Our intelligence, the thing that puts us otherwise weak creatures at the apex of this pyramid, is no longer restricted to the Homo sapiens platform.

There's a distinct hierarchical relationship between a tool and a tool user. It seems likely that that relationship will invert when the tool becomes more intelligent than the user.

I'd like to be convinced that this externalization of intelligence isn't actually a big deal, or just wrong. It would help me sleep better.




Yeah, I've often reflected that it is primarily language that makes us intelligent. The majority of my thought process is just an internal dialogue. I've tried to suppress it at times to experience what it's like to think without language and my conclusion has always been that it's rather bleak.

Without language, we're just slightly clever apes.

LLMs have only reinforced this conclusion.
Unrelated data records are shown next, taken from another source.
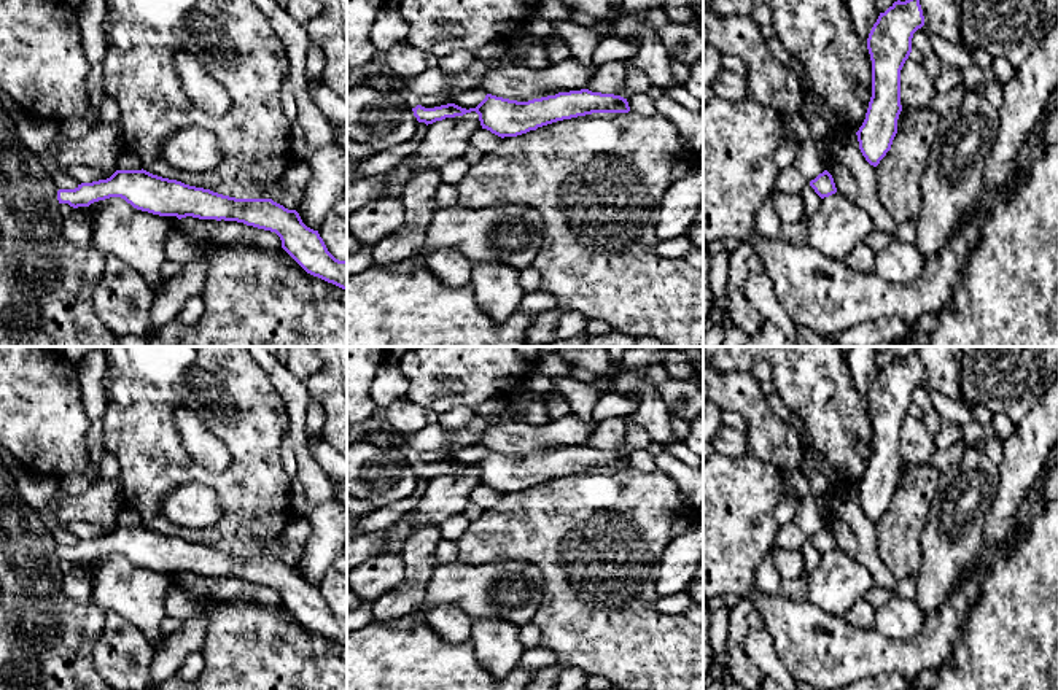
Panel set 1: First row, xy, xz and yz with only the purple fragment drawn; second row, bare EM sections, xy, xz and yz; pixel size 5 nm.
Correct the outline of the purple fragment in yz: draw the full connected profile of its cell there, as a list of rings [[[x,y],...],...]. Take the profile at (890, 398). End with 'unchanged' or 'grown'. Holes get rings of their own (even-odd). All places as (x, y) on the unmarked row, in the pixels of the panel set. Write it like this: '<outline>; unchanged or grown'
[[[918,353],[894,358],[873,380],[867,405],[872,417],[872,453],[856,488],[865,517],[877,523],[897,490],[900,426],[912,409],[913,390],[924,382]]]; unchanged

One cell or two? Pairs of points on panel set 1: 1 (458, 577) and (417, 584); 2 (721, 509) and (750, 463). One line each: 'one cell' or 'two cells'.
1: two cells
2: one cell

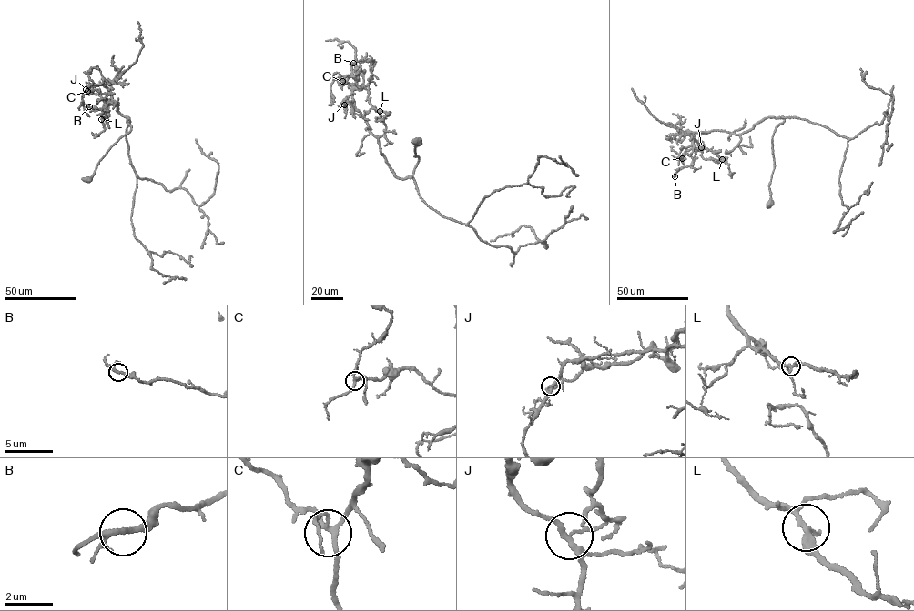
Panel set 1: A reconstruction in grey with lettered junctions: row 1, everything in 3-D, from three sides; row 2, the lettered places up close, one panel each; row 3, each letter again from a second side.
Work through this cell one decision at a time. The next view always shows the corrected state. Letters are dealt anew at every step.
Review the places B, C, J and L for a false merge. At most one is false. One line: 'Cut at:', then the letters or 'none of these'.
Cut at: J

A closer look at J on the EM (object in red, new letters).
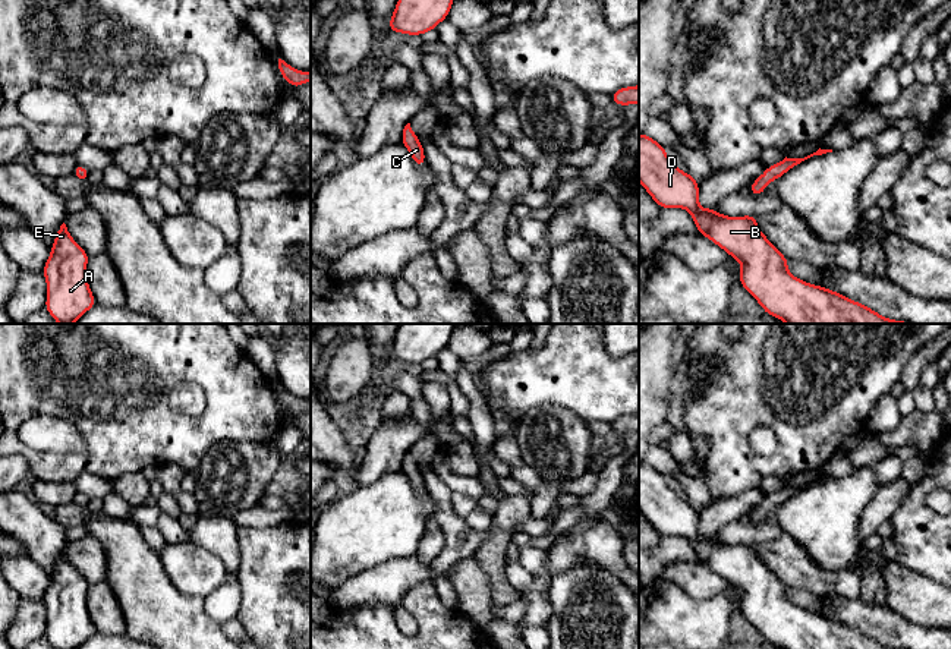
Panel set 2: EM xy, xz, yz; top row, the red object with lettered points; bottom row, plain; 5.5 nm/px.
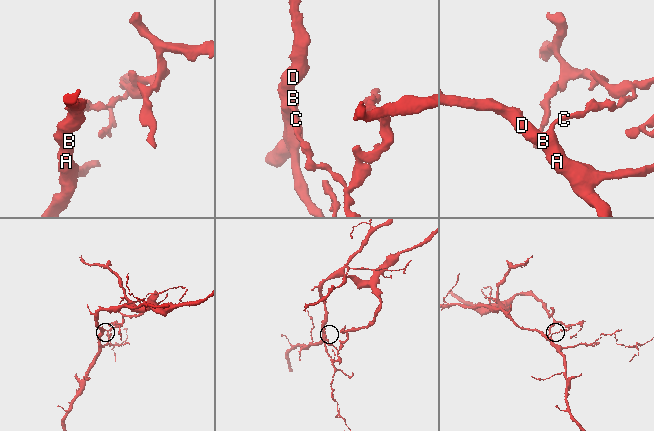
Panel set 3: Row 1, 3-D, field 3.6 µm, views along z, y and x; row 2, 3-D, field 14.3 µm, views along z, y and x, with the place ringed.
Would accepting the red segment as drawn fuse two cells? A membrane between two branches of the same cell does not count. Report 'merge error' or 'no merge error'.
merge error

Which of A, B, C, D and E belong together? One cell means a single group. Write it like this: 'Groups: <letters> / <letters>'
Groups: A B D E / C

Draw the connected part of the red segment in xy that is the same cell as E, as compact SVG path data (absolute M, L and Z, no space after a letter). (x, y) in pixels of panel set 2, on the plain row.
M63 551L42 598L47 609L44 636L56 649L76 649L97 633L86 605L88 587Z

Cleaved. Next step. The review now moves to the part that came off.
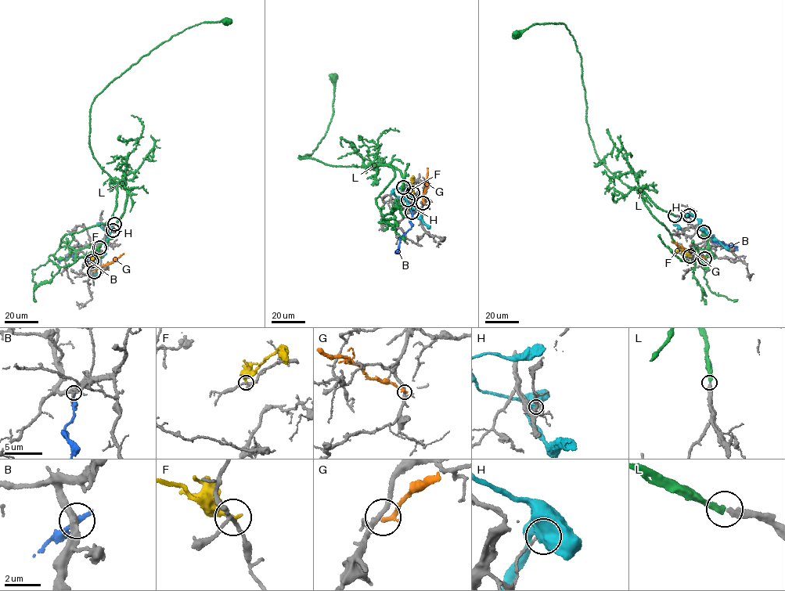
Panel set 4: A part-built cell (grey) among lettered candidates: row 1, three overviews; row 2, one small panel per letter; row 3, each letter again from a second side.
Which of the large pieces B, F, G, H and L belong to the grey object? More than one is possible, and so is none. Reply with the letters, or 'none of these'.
L

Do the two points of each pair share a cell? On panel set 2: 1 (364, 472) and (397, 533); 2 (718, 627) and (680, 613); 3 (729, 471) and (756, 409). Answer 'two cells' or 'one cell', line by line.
1: two cells
2: one cell
3: one cell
AI folks like to say, "it's not thinking, it's only telling you the next most likely token". However, rather than dissuade me from thinking LLMs have some cognitive capability, it's only made me wonder if that's not all there is to my own intelligence.


Your comment about our intelligence as a species existing as bits of language distributed across the net has been on my mind for many years.
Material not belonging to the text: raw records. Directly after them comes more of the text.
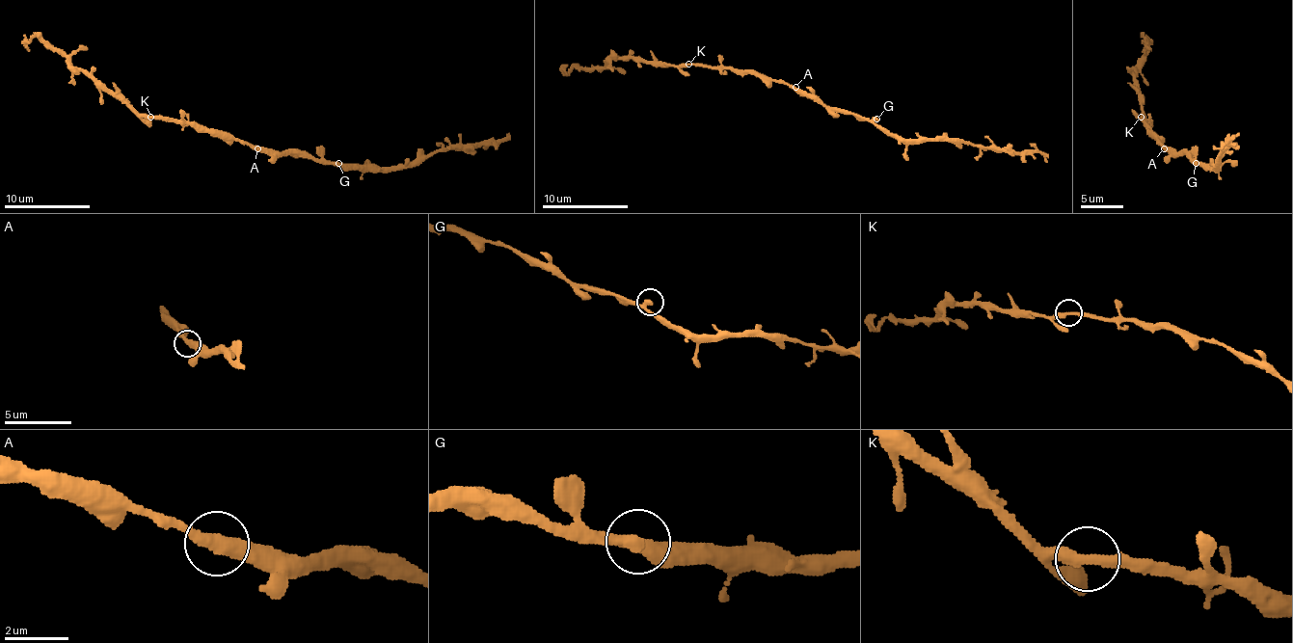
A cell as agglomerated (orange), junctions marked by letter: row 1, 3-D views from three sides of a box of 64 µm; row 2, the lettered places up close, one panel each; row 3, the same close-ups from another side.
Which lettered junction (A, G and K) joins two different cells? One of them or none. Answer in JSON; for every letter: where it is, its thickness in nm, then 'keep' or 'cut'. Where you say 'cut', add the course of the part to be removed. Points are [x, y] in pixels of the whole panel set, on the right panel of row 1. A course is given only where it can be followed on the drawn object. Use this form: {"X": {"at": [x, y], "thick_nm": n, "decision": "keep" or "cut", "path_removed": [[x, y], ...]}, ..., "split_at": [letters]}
{"A": {"at": [1164, 148], "thick_nm": 380, "decision": "keep"}, "G": {"at": [1196, 163], "thick_nm": 280, "decision": "keep"}, "K": {"at": [1141, 117], "thick_nm": 320, "decision": "cut", "path_removed": [[1140, 117], [1136, 71], [1144, 57], [1146, 38], [1150, 50]]}, "split_at": ["K"]}

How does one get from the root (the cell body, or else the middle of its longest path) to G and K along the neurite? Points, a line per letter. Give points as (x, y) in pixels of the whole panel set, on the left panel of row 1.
G: (255, 148), (270, 152), (302, 152), (321, 161), (338, 163)
K: (255, 148), (238, 140), (223, 140), (214, 133), (198, 131), (187, 122), (150, 117)

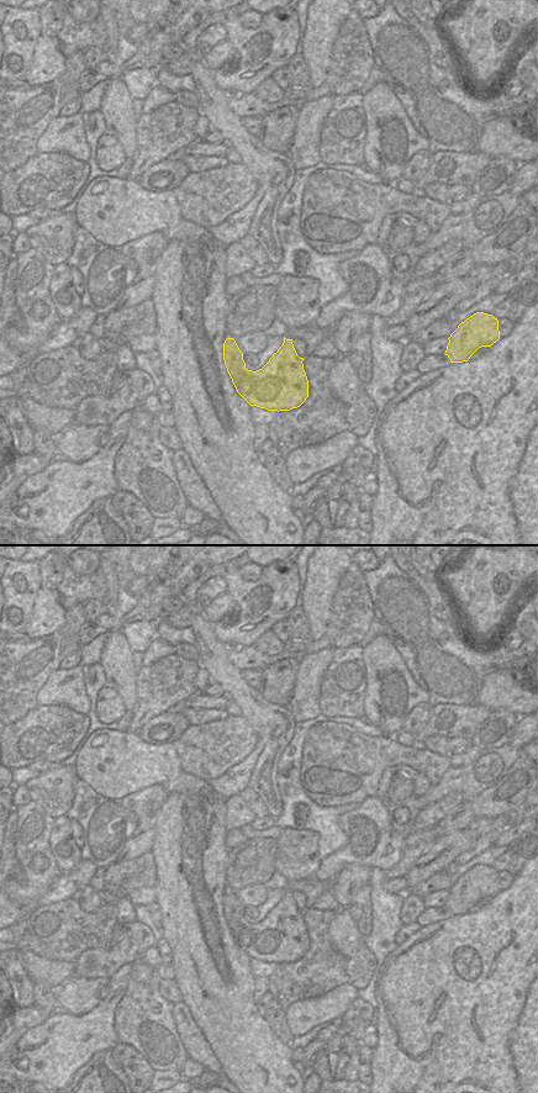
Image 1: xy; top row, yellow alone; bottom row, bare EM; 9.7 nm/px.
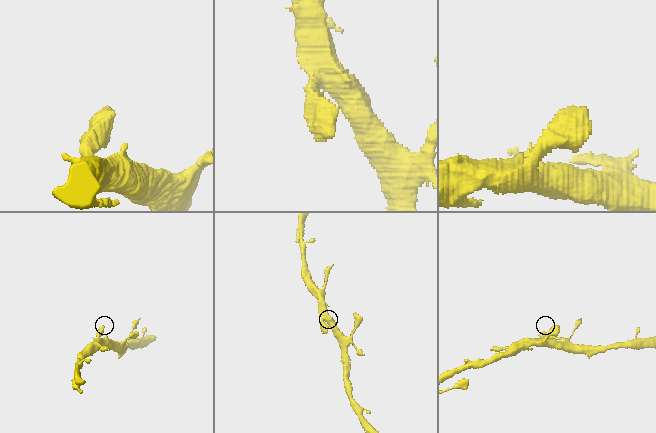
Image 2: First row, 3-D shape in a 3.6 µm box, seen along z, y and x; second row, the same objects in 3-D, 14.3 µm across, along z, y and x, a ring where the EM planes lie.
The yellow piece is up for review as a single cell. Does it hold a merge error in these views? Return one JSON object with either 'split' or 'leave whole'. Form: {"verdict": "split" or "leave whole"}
{"verdict": "leave whole"}

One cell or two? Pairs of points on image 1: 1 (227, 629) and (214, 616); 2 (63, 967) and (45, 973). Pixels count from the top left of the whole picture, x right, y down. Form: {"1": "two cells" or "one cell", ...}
{"1": "two cells", "2": "one cell"}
It is strange to me that we might have knowledge that exists on that Internet that no human currently possesses in their mind.

That LLMs now have access to this knowledge and could explain things to us humans that would be completely novel to us.

I've always thought the Earth itself is slowly bexomint alive. Power plants are it's mitochondria. Datacenters as a distributed brain. Internet as the communication network. Transmitters and receivers it's mouth and ears.


Also, that LLMs can now choose to lie to us and given enough time, we could no longer have a way to determine truth. And this could happen very quickly.


There is a growing trend which considers that all things are knowable and all things are describable. If you believe that then the idea that we are defined by language seems obvious.

I would argue that we are far more than that and that that idea diminishes us.

What will always set us apart from AI is that which cannot be written down, illustrated or otherwise defined. It is a river which AI will never cross.